The fact that the Global Magnitsky Act required proof that sanction designees, and their alleged victims, satisfy several criteria made it difficult to target serial human rights abusers who were violating international human rights as part of a broader campaign to supposedly impose law and order (such as Egypt’s Abdel-Fattah el-Sisi and Venezuela’s Nicolás Maduro). In addition, those designated for sanctions under EO 13818 no longer had to be directly responsible for gross human rights violations; instead, an individual could be subjected to US sanctions simply for being or having been “a leader or official of an entity that has engaged in, or whose members have engaged in” human rights abuses.
With these improved standards, EO 13818 is ripe for use against not only the lower-level Saudi individuals who directly took part in Khashoggi’s murder, but also the high-ranking officials who oversee entities like the intelligence services, the military, and the interior ministry—all of which were represented in the Saudi consulate during the time of Khashoggi’s killing. By the Trump Administration’s own standards, individuals like the dismissed deputy director of intelligence Ahmed al-Asiri should be expected to be sanctioned—but so too is the man who oversees Saudi intelligence, the military, and the interior ministry: Crown Prince Mohammed bin Salman.

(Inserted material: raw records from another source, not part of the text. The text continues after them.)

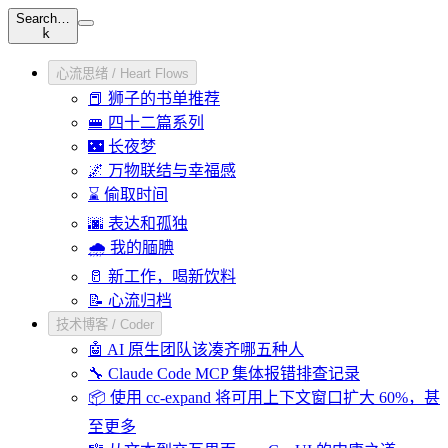
Search…
k
心流思绪 / Heart Flows
📕 狮子的书单推荐
🚝 四十二篇系列
🌃 长夜梦
🌌 万物联结与幸福感
⌛ 偷取时间
🌆 表达和孤独
🌧️ 我的腼腆
🥛 新工作，喝新饮料
📝 心流归档
技术博客 / Coder
🤖 AI 原生团队该凑齐哪五种人
🔧 Claude Code MCP 集体报错排查记录
📦 使用 cc-expand 将可用上下文窗口扩大 60%，甚
至更多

The Global Magnitsky Act has served as a strong piece of legislation, especially because it preserves some of Washington’s moral high ground in protecting human rights. But its inherent deference to the executive branch necessarily lends it to potential abuse or neglect. Indeed, the law sits on shaky legal footing, according to some legal scholars, and the current administration could exploit the legal shortcomings to avoid truly serious punishment for the crown prince. EO 13818 is a much more useful tool for addressing Khashoggi’s murder, but the same tenets that make it more flexible and precise could be used by this administration to forego enacting the appropriate punishment for the brazen violation of internationally recognized human rights at the Saudi consulate in Istanbul on October 2, when Khashoggi was murdered. But will forceful action be applied? It is clear that President Trump already has the tools necessary to punish Riyadh should he decide to do that.